Hamilton Revitalizes History with Pop
by Eliza Scharfstein on Friday, November 20th, 2015
On a Saturday night at the end of September, I headed down to New York’s ever-famous, always exciting, and infallibly busy Broadway. Somehow, my grandmother had managed to get my parents and me tickets to the incredibly popular musical, Hamilton, starring, written, and composed by Emmy Award Winner Lin Manuel Miranda. I was excited to watch the performance and grateful for a much-desired break from Senior Fall, but I definitely didn’t understand just how popular the play was, and more importantly, just how much I would love it. Needless to say, I walked out of the theatre in awe, and as time went on, my appreciation grew.
The plot, based on a biography by Ron Chernow, recounts the journey of founding father Alexander Hamilton. The play begins with Hamilton’s immigration from the Caribbean after becoming an orphan, then detailing his close partnership with George Washington, his appointment as the first Secretary of the Treasury, his avid affinity for writing, his relationship with his wife, Eliza (what a great name!), and eventually, his death by longstanding nemesis and former vice-president, Aaron Burr. Through incredibly powerful hip-hop and succulently melodious, catchy ballads, the musical brings the story of an ardent federalist alive on stage. Needless to say, the movement and the sound captivate.
The titular protagonist of the musical is not the only one who shines. The nuances of each character, from the widely studied Thomas Jefferson and George Washington to the lesser known Angelica Schuyler and Philip Hamilton make for an exciting, detailed, and important recount of a highly debated, highly analyzed, and arguably, sometimes simplified, part of American history.
The cast, comprised mostly of African American and Latino actors and actresses, provides a stunning and nuanced portrayal of the creation of the United States. Furthermore, the very premise of revolution as highlighted by the exquisitely written songs holds clear parallels to modern day, with the desire for solidarity, a spirit of debate, and the need for social change present both then and now.
Most people who have spoken to me in the past few weeks know that I am hooked. The only music I listen to on a regular basis is from Hamilton. I pretty much know the entire soundtrack (which is available on Spotify and YouTube), and, much to the enjoyment of my friends and family, I frequently use my breathtaking voice and exquisite sense of rhythm (if only this was true) to project the lyrics loudly throughout my house. Unfortunately, my voice cannot do justice to the genius Hamilton’s diverse set of songs. The musical contains pieces as soft as “It’s Quiet Uptown”—dedicated to the Hamilton couple’s life after the death of their son—and as lively as “My Shot”—recounting Hamilton’s inspirational motivation to succeed for himself and the new nation.

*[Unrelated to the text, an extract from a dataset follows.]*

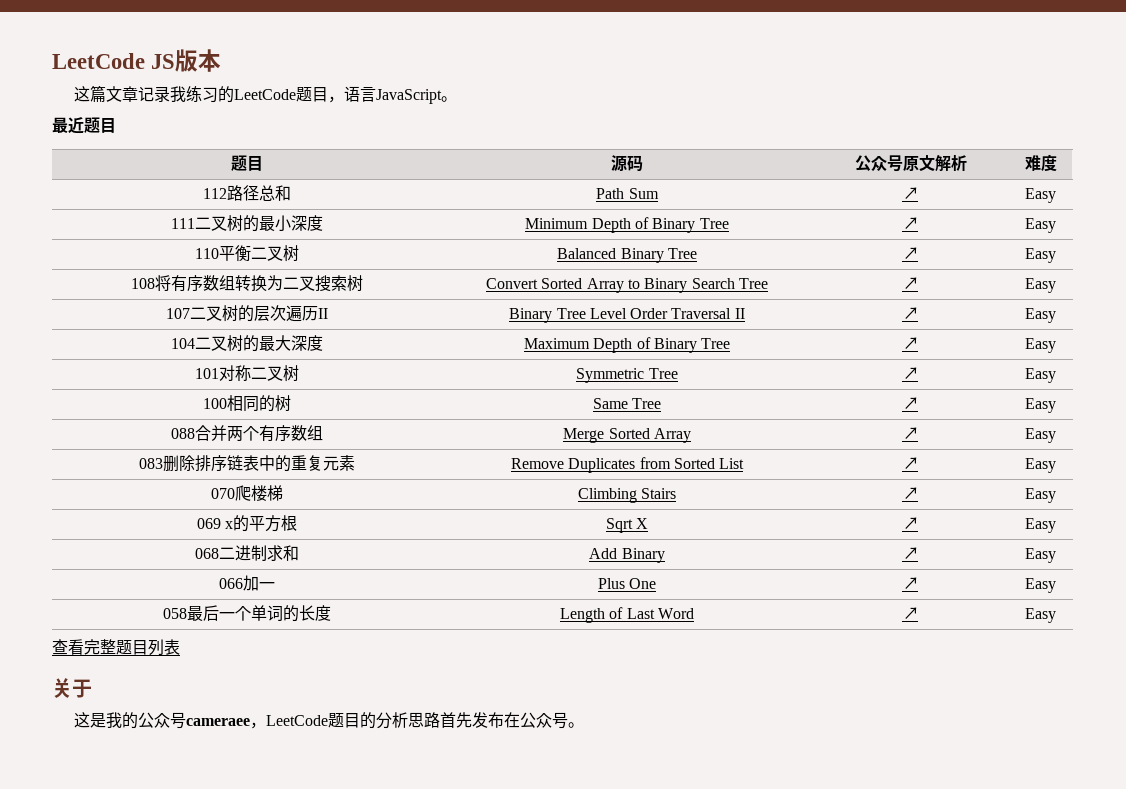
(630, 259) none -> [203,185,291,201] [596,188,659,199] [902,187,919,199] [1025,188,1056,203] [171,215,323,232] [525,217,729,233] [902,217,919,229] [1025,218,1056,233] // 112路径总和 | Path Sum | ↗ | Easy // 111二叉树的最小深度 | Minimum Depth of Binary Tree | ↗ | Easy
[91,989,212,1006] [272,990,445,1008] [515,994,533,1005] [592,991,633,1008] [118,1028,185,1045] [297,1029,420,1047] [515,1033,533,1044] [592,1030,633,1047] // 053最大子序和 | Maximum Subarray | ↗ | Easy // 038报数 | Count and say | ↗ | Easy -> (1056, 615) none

It just so happened that about a week or two after I saw the musical, my U.S. history teacher, Mr. Hilgendorf, announced that we would be having the classic Jefferson-Hamilton debate. What I had learned through the riveting prose on that livened stage found a home just as impassioned—albeit not as harmonious—around the Harkness table. My initial exposure to Hamilton furthered my excitement each time I entered the classroom. Thus, this musical, I think, should not only hold a place in our history classrooms, but also in a broader, nuanced discussion about the American Revolution. This initiation of passion and interest, paired with the social relevance of the musical and its incredible score, make Hamilton an extraordinary piece of art. Check it out. It seriously rocks.